9月15日に厚労省から2014年の世帯間所得(公的年金などを除く)格差が過去最大であったことが発表されました。
この世帯間所得格差の指標となるものをジニ係数といいます。
ジニ係数は0〜1で評価され、0であるほど格差がないと言われています。
ジニ係数は非正規雇用者の増加、単身世帯の増加、雇用収入のない高齢世帯の増加によって上昇すると言われています。
つまり今後もジニ係数は上がり続けると予測されています。またジニ係数には目安があります。

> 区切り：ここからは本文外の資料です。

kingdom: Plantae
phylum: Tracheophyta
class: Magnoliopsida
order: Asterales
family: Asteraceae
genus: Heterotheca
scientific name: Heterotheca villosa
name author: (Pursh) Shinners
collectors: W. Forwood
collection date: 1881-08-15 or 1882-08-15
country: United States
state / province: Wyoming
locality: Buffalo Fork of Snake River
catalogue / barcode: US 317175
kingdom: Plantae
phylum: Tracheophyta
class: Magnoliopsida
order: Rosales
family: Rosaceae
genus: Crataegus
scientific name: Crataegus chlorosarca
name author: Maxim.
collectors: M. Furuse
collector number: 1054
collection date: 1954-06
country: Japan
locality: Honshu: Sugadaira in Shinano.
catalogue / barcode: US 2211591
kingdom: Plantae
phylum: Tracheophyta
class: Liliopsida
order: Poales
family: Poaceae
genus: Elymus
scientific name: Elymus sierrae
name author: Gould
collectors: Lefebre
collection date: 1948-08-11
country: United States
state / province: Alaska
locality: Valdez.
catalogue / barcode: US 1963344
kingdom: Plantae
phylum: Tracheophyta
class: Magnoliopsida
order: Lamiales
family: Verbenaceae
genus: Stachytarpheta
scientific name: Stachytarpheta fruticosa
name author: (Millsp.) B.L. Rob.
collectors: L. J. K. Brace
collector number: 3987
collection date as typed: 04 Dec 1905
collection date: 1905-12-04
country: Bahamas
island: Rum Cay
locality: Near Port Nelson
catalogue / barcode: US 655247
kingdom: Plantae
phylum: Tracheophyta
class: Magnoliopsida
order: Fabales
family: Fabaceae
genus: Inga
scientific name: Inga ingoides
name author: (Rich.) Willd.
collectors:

0.4を超えると暴動が起きるレベルと言われ、0.6を超えると危険な状況だとされています。

今回の発表では日本のジニ係数は0.57でした。
「日本やばいな」と思われるかもしれません。
しかし日本には公的年金などの所得を再分配する機能がありますので、今回の数字が単純にヤバイという結論を導くわけではありません。
公的年金などの所得再分配を加味したジニ係数は0.38となり、ひとまず前回調査結果と同等の数字に落ち着きました。
以上のことから厚労省は「格差は拡大していない」と発表しました。
しかし、本当に格差は拡大していないのでしょうか、また本当に日本は大丈夫なのでしょうか?
そうとは思えない、世代間の所得格差が広がることを楽観視できない理由について解説します。

世帯間の所得格差の広がりを問題視すべき理由

世帯間の所得格差を問題視すべき理由として、一世帯あたりの平均所得の大幅な減少があります。
今回の調査では一世帯あたりの平均所得が392万6000円で、2005年と比較すると73万2000円も減少しているということがわかりました。
さらに現在中流層が消失しつつあり、富裕層と貧困層の二極化が進んでいます。
OECDの調査によると日本はOECD諸国30カ国の中で4番目に高い貧困率を示しています。
2014年の「国民生活基礎調査」からも相対的貧困率が16.1%となり、日本人の6人に1人が貧困層であるという調査結果も出ています。
これでは格差が拡大していないとは言えないでしょう。

次に所得再分配の仕組みも問題です。
日本の社会保障制度は、負担は現役世代中心、受益は高齢者が中心となっています。
少子高齢化で現役世代が減少していくと世代間で、負担と受益に差が生じてしまいます。
現在の分配方法では現役世代の犠牲の上に成り立っているといえます。

世帯間所得格差が拡大することでどういうストーリー待っているのでしょうか。
格差が広がることで低所得者層を中心に消費が控えられます。
つまり経済が縮小されます。
それにより、景気が低迷します。
お金を持っている人たちも物が売れなくなり、衰退してしまいます。
結論として格差が広がることで日本経済自体の衰退の引き金になり得るのです。

所得格差の対策

こうした所得格差を乗り切るためにどうすればいいのでしょう? 
負担を強いられている現役世代特に若年層の負担を緩和させる必要があります。
具体的には教育への公的保障を拡大し、自己負担を減らすことが挙げられます。
また、ワーキングプアに代表される派遣や非雇用と正規雇用との格差を縮小する必要もあります。
さらに現在の税法では税金を逃れたり、必ずしも所得と正比例した負担があるとは言い難い部分もありますので、富裕層への課税を増やすなどの手段を講じる必要があります。

最後に家計レベルでも打てる対策はあります。
毎月入るお金の一部を強制的に貯蓄・投資をするのです。
所得格差が生じている一因に高齢者における所得格差も原因として挙げられています。
言い換えれば高齢者になっても安心した収入を得られるよう準備をしておけば格差解消の足がかりになるのです。
そのためにはできるだけ早い段階で時間を味方にできる長期積立投資を行うことが重要です。
残念ながら今後も過剰な資本主義は所得格差を広げいくでしょう。
そして深刻な「貧困社会」に突入していきます。
そのような未来が予測される中で、自分や家族を守るためにはお金について学ぶことが最大の対策となります。
家計において最大の保険は投資となり得るのです。